Ogre 3D Vertex Normal Blending from petrocket on Vimeo.
I’ve finally had some time to work on blending the mesh normals and can post a video – my FIRST video of the app so go easy – and talk about what works about it and where the idea came from.
As it turns out there is/was another excellent planetary LOD program based on geo clipmaps and I read that Lutz Justen (the author, now an engineer at Red 5 Studios!) had blended his normal maps and done some other fancy things like cloud map shadows. I contacted Lutz and he responded with this:
“Vertex normals: I don’t think there is *any* way to make vertex normals not pop – UNLESS you change the way geo morphing works. You probably interpolate a vertex to the position between the two higher-level verts, i.e.
x
/ |
/ /
x—o—-x
The upper vertex is interpolated to the average of the lower 2 vertices. In that case, you’ll always have lighting pops. If you instead interpolate the upper vertex to either the left or the right vertex, you’d get rid of the pops because the limit of the finer triangles as you interpolate to the coarser triangles actually match the coarser triangles. I hope that makes sense. If you interpolate to the average of the lower vertices, the limit doesn’t match the coarser representation. It’s the same geometry, but a different triangulation.
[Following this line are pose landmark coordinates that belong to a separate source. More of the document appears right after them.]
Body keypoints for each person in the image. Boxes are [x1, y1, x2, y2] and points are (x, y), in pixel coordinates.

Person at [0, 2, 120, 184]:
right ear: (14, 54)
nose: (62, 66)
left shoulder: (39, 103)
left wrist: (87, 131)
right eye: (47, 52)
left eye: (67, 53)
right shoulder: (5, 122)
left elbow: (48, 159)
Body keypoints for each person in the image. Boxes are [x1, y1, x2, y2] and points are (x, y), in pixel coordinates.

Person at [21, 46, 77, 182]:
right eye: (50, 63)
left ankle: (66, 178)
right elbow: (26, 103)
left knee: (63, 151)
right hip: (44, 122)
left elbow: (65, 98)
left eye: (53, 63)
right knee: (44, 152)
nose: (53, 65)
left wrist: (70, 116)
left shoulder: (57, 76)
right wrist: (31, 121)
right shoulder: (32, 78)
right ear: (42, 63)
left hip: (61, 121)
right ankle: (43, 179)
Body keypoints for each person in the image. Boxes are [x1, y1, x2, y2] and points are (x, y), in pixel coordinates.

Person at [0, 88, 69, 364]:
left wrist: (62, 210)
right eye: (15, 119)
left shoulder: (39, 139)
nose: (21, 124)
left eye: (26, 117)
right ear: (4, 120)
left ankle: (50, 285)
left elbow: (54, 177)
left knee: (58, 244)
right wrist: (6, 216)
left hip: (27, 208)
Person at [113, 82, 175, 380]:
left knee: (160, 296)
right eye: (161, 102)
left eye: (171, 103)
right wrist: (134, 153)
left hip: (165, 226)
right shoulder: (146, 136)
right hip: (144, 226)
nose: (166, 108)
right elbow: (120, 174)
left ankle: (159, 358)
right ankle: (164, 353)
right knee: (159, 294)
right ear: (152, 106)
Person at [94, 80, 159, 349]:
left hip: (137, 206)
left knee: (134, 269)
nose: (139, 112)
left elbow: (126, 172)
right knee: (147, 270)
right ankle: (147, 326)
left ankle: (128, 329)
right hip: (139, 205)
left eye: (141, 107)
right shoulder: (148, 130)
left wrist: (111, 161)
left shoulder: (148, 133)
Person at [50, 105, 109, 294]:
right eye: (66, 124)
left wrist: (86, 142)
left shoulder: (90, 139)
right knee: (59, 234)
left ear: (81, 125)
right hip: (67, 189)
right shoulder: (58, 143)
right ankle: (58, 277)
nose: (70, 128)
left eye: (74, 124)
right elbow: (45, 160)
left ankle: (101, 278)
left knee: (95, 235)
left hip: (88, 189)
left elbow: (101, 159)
If you store per-patch normals as Ysaneya does, there’s another way. You can store your normal maps in object space (instead of tangent space) because they are unique anyway. Then you can lerp between a fine-level normal map and the corresponding coarse-level normal map. That’d make your lighting completely smooth. That’s what I did in my demo, although the resolution of the normal map was very low – it was the same resolution as the vertices! But nevertheless, the lighting was completely continuous.”
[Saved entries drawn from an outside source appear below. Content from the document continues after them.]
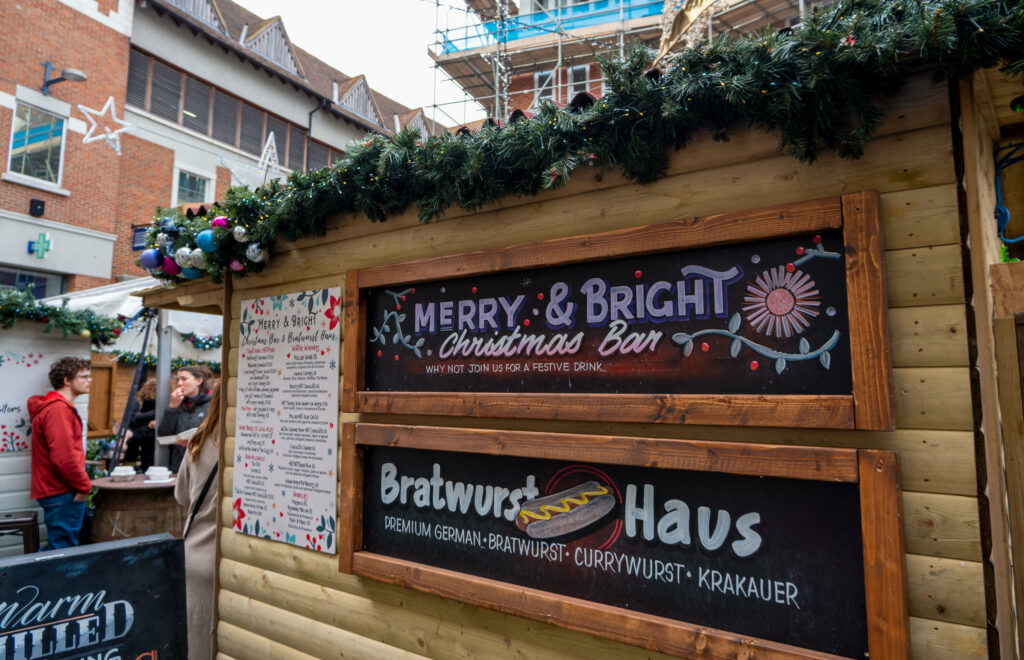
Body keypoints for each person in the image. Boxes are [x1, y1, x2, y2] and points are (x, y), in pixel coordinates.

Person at [28, 357, 93, 550]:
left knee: (62, 547)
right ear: (67, 380)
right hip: (61, 491)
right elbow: (63, 458)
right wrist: (84, 487)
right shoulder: (58, 410)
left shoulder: (55, 407)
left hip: (57, 490)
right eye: (84, 376)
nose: (90, 380)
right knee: (61, 550)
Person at [174, 381, 220, 660]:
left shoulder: (198, 439)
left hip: (192, 553)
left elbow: (181, 496)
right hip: (222, 559)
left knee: (195, 642)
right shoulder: (248, 445)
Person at [157, 365, 213, 473]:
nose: (179, 383)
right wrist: (172, 407)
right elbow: (164, 433)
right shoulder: (179, 403)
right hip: (180, 466)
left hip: (203, 466)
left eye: (184, 379)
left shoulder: (212, 404)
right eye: (178, 379)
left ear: (199, 381)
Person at [125, 378, 157, 470]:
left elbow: (135, 436)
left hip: (145, 454)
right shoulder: (162, 409)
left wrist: (130, 457)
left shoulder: (140, 410)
And that’s what I tried to do, only right now my normal map calculations for the “coarse” map are not entirely correct because there is still a pop when the mesh level changes – although a MUCH smaller pop than before, it is still there as you can see in the video. Maybe sometime I will post a video of the transitions without normal blending so you can see the improvement.
Here’s how I implemented the normal map blending in Ogre (cooking directions style!)
Ingredients:
6 quad trees
4 quad tree meshes per node
2 sets of normals per mesh (for blending)
1 blend start distance for each level/depth in the quad tree
1 blend end distance for each level/depth in the quad tree
1 GLSL vertex shader to take these values and do something with them
1. prepare your meshes by creating the 3d vertex positions from your 3d noise function
2. calculate your end normals based on those positions and save them – these are the normals we will blend to.
3. get the outer edge vertices for the “coarser” mesh
4. calculate the normals for each vertex that exists in the “coarser” mesh
5. calculate all the interpolated normals for each vertex that exists in the “finer” mesh but not in the “coarser” mesh.
6. in the vertex shader blend between the “finer” and “coarser” normals based on the camera’s distance to the vertex. Each level of the quad tree will have a different distance based on the split distance for that level – the split distance is the distance from the camera to a node at which it must split into 4 sub nodes, one for each quadrant.
Right now my calculations are not completely correct for step 5 because there is still a visible transition or “pop” when the finer mesh is displayed. I don’t know where my calculations are wrong, but if I figure it out I will post the solution.